E poi: “Che la medicina e la magistratura siano complici ci lascia sgomenti”.
Falso. Complici di cosa? Di aver lasciato libera decisione alla ragazza e a sua madre?
Ora, sarebbe bello chiedere lumi anche a Dreyfus, l’autore
dell’articolo. Si dice (illazione giornalistica) che si tratti di Renato
Farina, il famoso agente Betulla stipendiato dai Servizi Segreti che –
radiato dall’Ordine dei Giornalisti – non avrebbe nemmeno potuto
scrivere su un giornale il suo pezzo pieno di falsità.
Non c’è
dubbio che il caso della ragazzina torinese sia servito al misterioso
Dreyfus, a Libero e al suo direttore Sallusti per soffiare quel vento
mefitico di scandalo che preme costantemente per restringere le maglie
della legge 194, per attaccare un diritto acquisito, per gettare fango
in un ingranaggio già delicatissimo. Ma questo è, diciamo così, lo
sporco lavoro della malafede, non condannabile per legge.
Condannabile per legge è, invece, scrivere e stampare notizie false. Di
questo si sta parlando (anzi, purtroppo non se ne sta parlando), mentre
si blatera di “reato d’opinione”.
Il reato d’opinione non
c’entra niente. C’entra, invece, e molto, un giornalismo sciatto, fatto
male, truffaldino, che dà notizie false per sostenere una sua tesi.

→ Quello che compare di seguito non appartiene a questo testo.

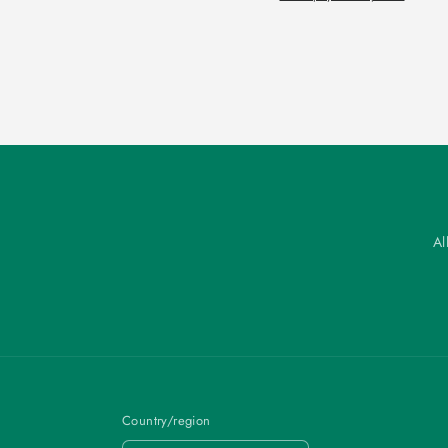
Al
Country/region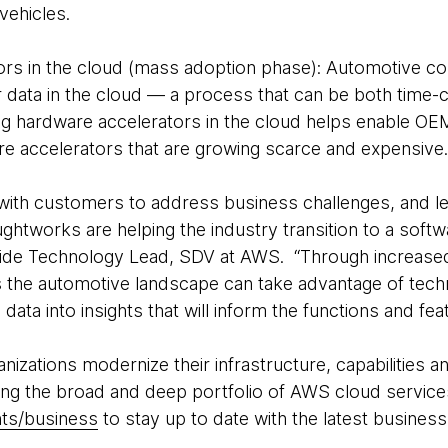
vehicles.
rs in the cloud (mass adoption phase): Automotive c
 data in the cloud — a process that can be both time
g hardware accelerators in the cloud helps enable OEM
re accelerators that are growing scarce and expensive
th customers to address business challenges, and lev
tworks are helping the industry transition to a softwa
ide Technology Lead, SDV at AWS. “Through increase
the automotive landscape can take advantage of techn
 data into insights that will inform the functions and fe
zations modernize their infrastructure, capabilities an
ing the broad and deep portfolio of AWS cloud services
ts/business
to stay up to date with the latest business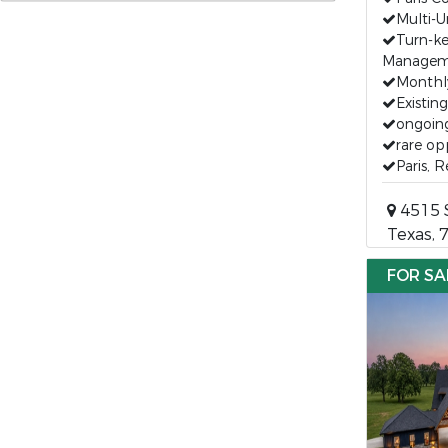
Multi-U
Turn-k
Managem
Monthl
Existin
ongoin
rare op
Paris, 
4515 S
Texas, 
FOR SA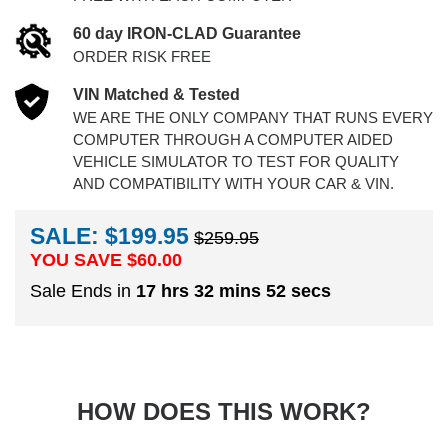
60 day IRON-CLAD Guarantee
ORDER RISK FREE
VIN Matched & Tested
WE ARE THE ONLY COMPANY THAT RUNS EVERY
COMPUTER THROUGH A COMPUTER AIDED
VEHICLE SIMULATOR TO TEST FOR QUALITY
AND COMPATIBILITY WITH YOUR CAR & VIN.
SALE: $199.95
$259.95
YOU SAVE $
60.00
Sale Ends in
17 hrs 32 mins 52 secs
HOW DOES THIS WORK?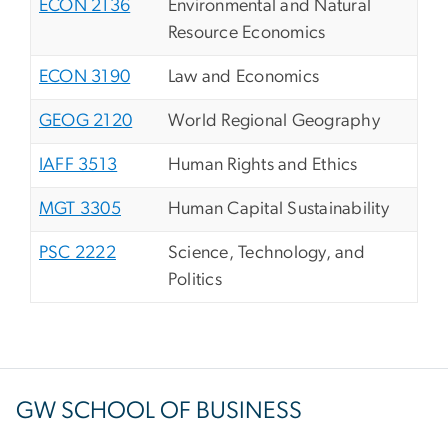
ECON 2136
Environmental and Natural
Resource Economics
ECON 3190
Law and Economics
GEOG 2120
World Regional Geography
IAFF 3513
Human Rights and Ethics
MGT 3305
Human Capital Sustainability
PSC 2222
Science, Technology, and
Politics
GW SCHOOL OF BUSINESS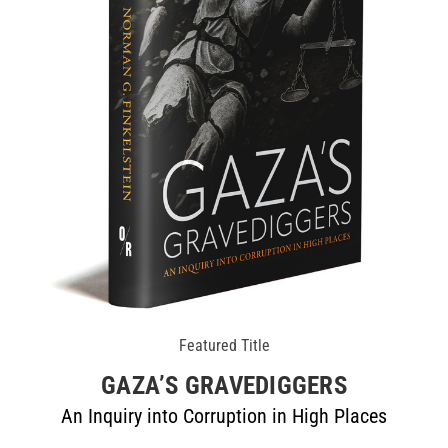
Featured Title
GAZA’S GRAVEDIGGERS
An Inquiry into Corruption in High Places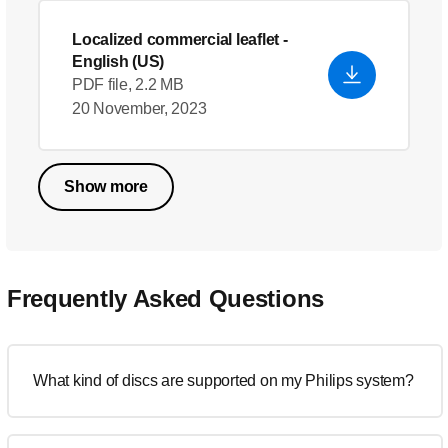
Localized commercial leaflet
-
English (US)
PDF file, 2.2 MB
20 November, 2023
Show more
Frequently Asked Questions
What kind of discs are supported on my Philips system?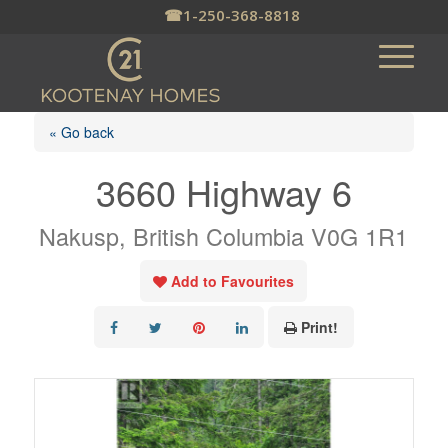
☎
1-250-368-8818
« Go back
3660 Highway 6
Nakusp, British Columbia V0G 1R1
Add to Favourites
Print!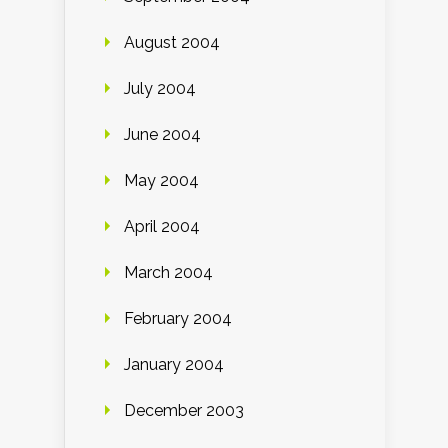
August 2004
July 2004
June 2004
May 2004
April 2004
March 2004
February 2004
January 2004
December 2003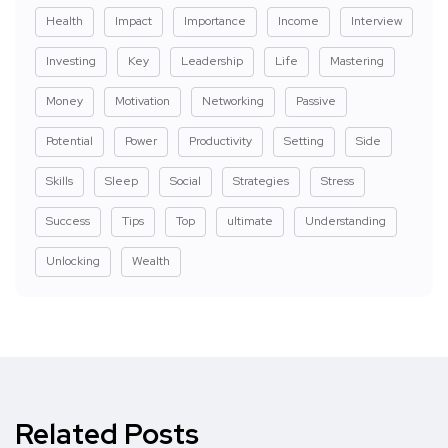
Health
Impact
Importance
Income
Interview
Investing
Key
Leadership
Life
Mastering
Money
Motivation
Networking
Passive
Potential
Power
Productivity
Setting
Side
Skills
Sleep
Social
Strategies
Stress
Success
Tips
Top
ultimate
Understanding
Unlocking
Wealth
Related Posts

Per questo la galera vi sembra troppo? Può essere. Ma per favore, ci
vengano risparmiati ulteriori piagnistei sul povero giornalista Sallusti
che non può dire la sua.
PS) Un mio vecchio maestro di
giornalismo, all’Unità (sono passati secoli, ma io gli voglio ancora
bene), scrutava i pezzi scritti da noi ragazzini con maniacale
attenzione. Quando trovava qualcosa di querelabile ci chiamava e ci
diceva: “Vuoi che ci portino via le rotative? Vuoi che ci facciano
chiudere il giornale dei lavoratori?”.
Nel fondo di oggi su Il
Giornale, Sallusti lamenta con toni da dissidente minacciato di Gulag,
che non intende trattare per il ritiro della querela, che ha già pagato
30.000 euro e non vuole pagarne altri 30.000. Spiccioli. Ecco. Forse
“portargli via le rotative”, come diceva il mio vecchio compagno sarebbe
meglio. Meglio anche della galera. Di molte cose abbiamo bisogno, ma
non di un martire della libertà con la faccia di Sallusti.